## EXCERPT PROVIDED
+++

On this final part of my series about Building a recommendation engine for Reddit I will explain how to use the similarity engine on a web application.
We left Part 3 with a fully functional similarity engine, that given a set of subreddits for a Redditor it would return the top N subreddits that are more similar to that initial set.
Step 4. Building the web application
To build the web application, we need to decide how to implement it. In my case, I chose to write this web application in Go, because is a language that requires very little memory (compared to other higher level languages such as python), and also because Go is designed for concurrency (and we will need concurrency).
So first we start with the template that the client (i.e, the user that goes to the site with his browser):
index.html
<!DOCTYPE html>
<html lang="en">
<head>
<meta charset="utf-8">
<meta http-equiv="X-UA-Compatible" content="IE=edge">
<meta name="viewport" content="width=device-width, initial-scale=1">
<meta name="description" content="Reddit Recommendation engine">
<meta name="author" content="@manugarri">
<title>Find a sub</title>
<link rel="stylesheet" href="https://maxcdn.bootstrapcdn.com/bootstrap/3.3.1/css/bootstrap.min.css">
<link href="css/custom.css" rel="stylesheet">
<link href='http://fonts.googleapis.com/css?family=Arvo:400,700|Signika:300' rel='stylesheet' type='text/css'>
<link rel="shortcut icon" href="images/favicon.ico">
</head>
<body>
<div class="jumbotron">
<div class="container">
<h1>Reddit recommendation engine</h1>
<p>A basic implementation of a recommendation engine. It can recommend personalized subreddits based on each sub userbase</p>
<h2>Discover new subreddits based on your subscriptions</h2>
<form action="/auth" class="new-entry" )>
<input type=submit value="Recommend me!" class="btn btn-primary">
</form>
</div>
</div>
<hr>
<footer>
<p><em>Made by </em><a href="http://www.manugarri.com" target="_blank">@manugarri</a> with <3 for Reddit</em></p>
</footer>
<script src="https://maxcdn.bootstrapcdn.com/bootstrap/3.3.1/js/bootstrap.min.js">
</body>
</html>
Nothing impressive here. Just a landing page with a button that starts the reddit oauth process. When a user press the "Recommend me!"
Button, the client sends a request to /auth
(this is a relative path, so in this case, if the main page is findasub.manugarri.com, /auth will redirect to http://findasub.manugarri.com/auth)
Let’s see how the main server file looks in Go:
package main
import (
"models"
"net/http"
"utils"
"github.com/codegangsta/negroni"
"github.com/coopernurse/gorp"
"github.com/gorilla/sessions"
"github.com/joho/godotenv"
"github.com/julienschmidt/httprouter"
)
var (
sessionStore *sessions.CookieStore
dbmap *gorp.DbMap
)

+++

## RECORD EXTRACTS
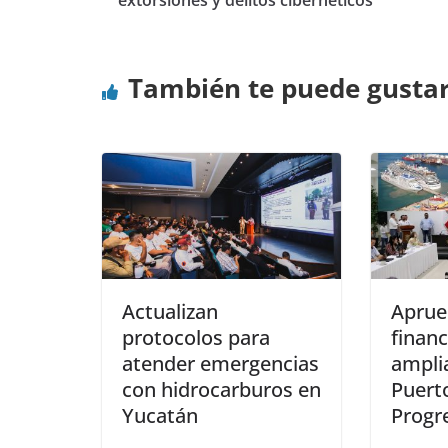
extorsiones y delitos cibernéticos
También te puede gusta
Actualizan
Aprue
protocolos para
finan
atender emergencias
ampli
con hidrocarburos en
Puert
Yucatán
Progr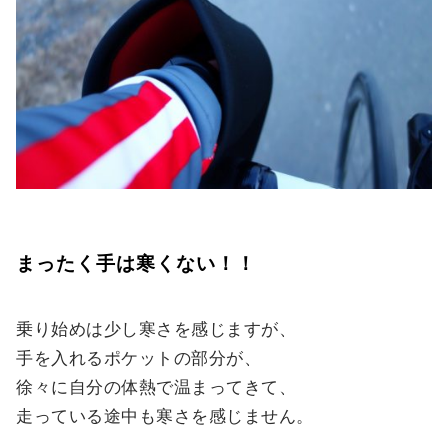
まったく手は寒くない！！
乗り始めは少し寒さを感じますが、
手を入れるポケットの部分が、
徐々に自分の体熱で温まってきて、
走っている途中も寒さを感じません。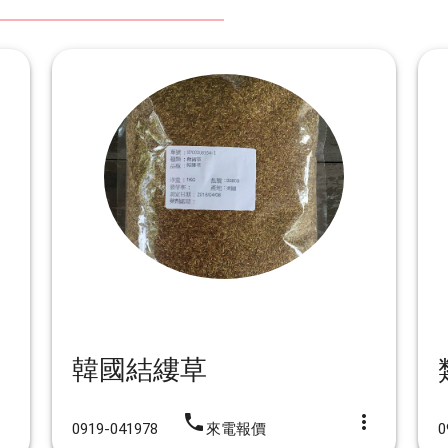
韓國結縷草
iphone
more_vert
vert
0919-041978
來電報價
0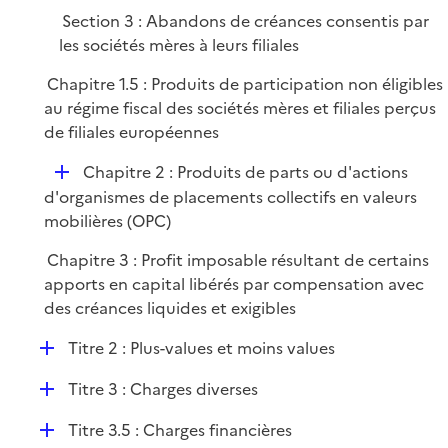
Section 3 : Abandons de créances consentis par
les sociétés mères à leurs filiales
Chapitre 1.5 : Produits de participation non éligibles
au régime fiscal des sociétés mères et filiales perçus
de filiales européennes
D
Chapitre 2 : Produits de parts ou d'actions
é
d'organismes de placements collectifs en valeurs
p
mobilières (OPC)
l
Chapitre 3 : Profit imposable résultant de certains
i
apports en capital libérés par compensation avec
e
des créances liquides et exigibles
r
D
Titre 2 : Plus-values et moins values
é
D
Titre 3 : Charges diverses
p
é
l
D
Titre 3.5 : Charges financières
p
i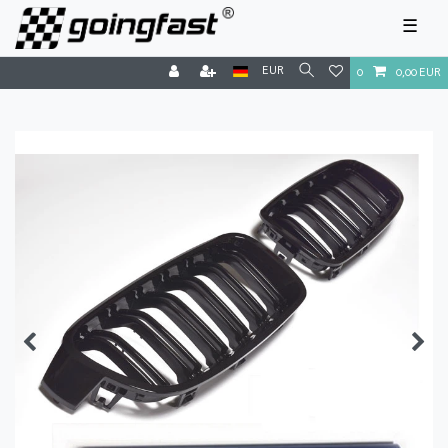
☰
EUR
0
0,00 EUR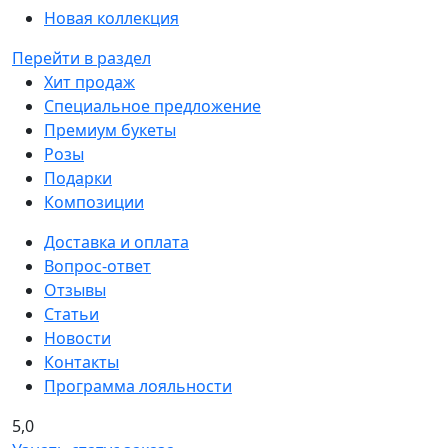
Новая коллекция
Перейти в раздел
Хит продаж
Специальное предложение
Премиум букеты
Розы
Подарки
Композиции
Доставка и оплата
Вопрос-ответ
Отзывы
Статьи
Новости
Контакты
Программа лояльности
5,0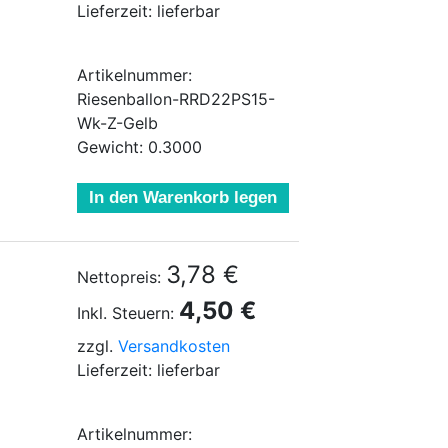
Lieferzeit: lieferbar
Artikelnummer:
Riesenballon-RRD22PS15-
Wk-Z-Gelb
Gewicht: 0.3000
In den Warenkorb legen
3,78 €
Nettopreis:
4,50 €
Inkl. Steuern:
zzgl.
Versandkosten
Lieferzeit: lieferbar
Artikelnummer: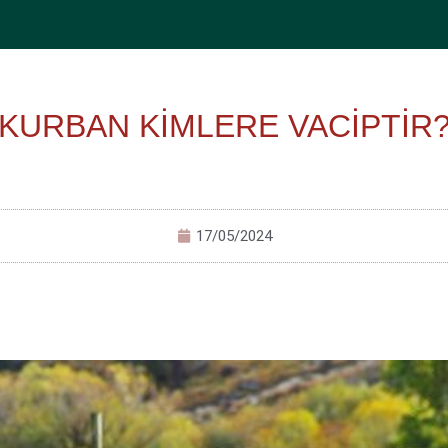
KURBAN KİMLERE VACİPTİR
17/05/2024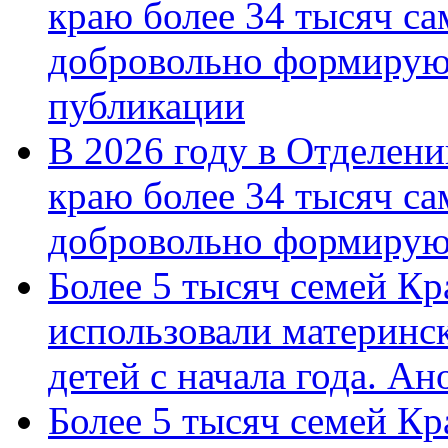
краю более 34 тысяч с
добровольно формирую
публикации
В 2026 году в Отделен
краю более 34 тысяч с
добровольно формиру
Более 5 тысяч семей Кр
использовали материнск
детей с начала года. А
Более 5 тысяч семей Кр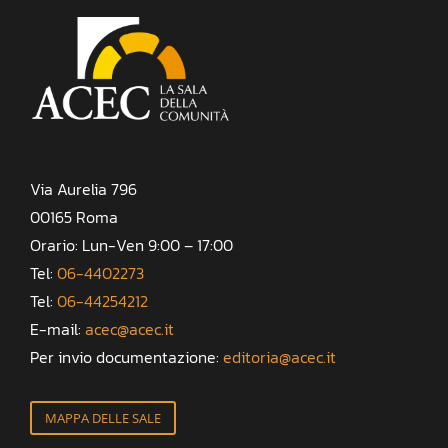
Via Aurelia 796
00165 Roma
Orario: Lun-Ven 9:00 – 17:00
Tel:
06-4402273
Tel:
06-44254212
E-mail:
acec@acec.it
Per invio documentazione:
editoria@acec.it
MAPPA DELLE SALE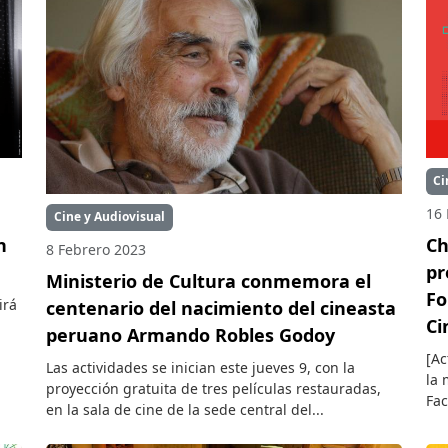
Ci
16 
Cine y Audiovisual
n
Ch
8 Febrero 2023
pr
Ministerio de Cultura conmemora el
Fo
irá
centenario del nacimiento del cineasta
Ci
peruano Armando Robles Godoy
[Ac
Las actividades se inician este jueves 9, con la
la 
proyección gratuita de tres películas restauradas,
Fac
en la sala de cine de la sede central del...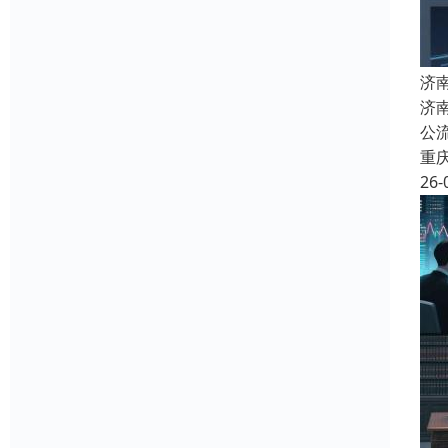
济
济
公
重
26-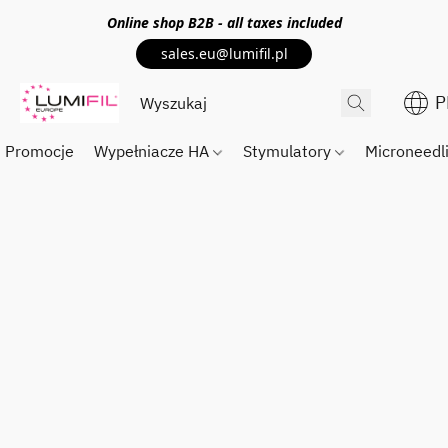
Online shop
B2B
- all taxes included
sales.eu@lumifil.pl
P
Promocje
Wypełniacze HA
Stymulatory
Microneedl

+++

## WHAT THIS TASK INVOLVES
From the text on building a Reddit recommendation engine, return verbatim the part that opens with the words containing "On this final" and closes with "will need concurrency).".

## YOUR RESPONSE
On this final part of my series about Building a recommendation engine for Reddit I will explain how to use the similarity engine on a web application.
We left Part 3 with a fully functional similarity engine, that given a set of subreddits for a Redditor it would return the top N subreddits that are more similar to that initial set.
Step 4. Building the web application
To build the web application, we need to decide how to implement it. In my case, I chose to write this web application in Go, because is a language that requires very little memory (compared to other higher level languages such as python), and also because Go is designed for concurrency (and we will need concurrency).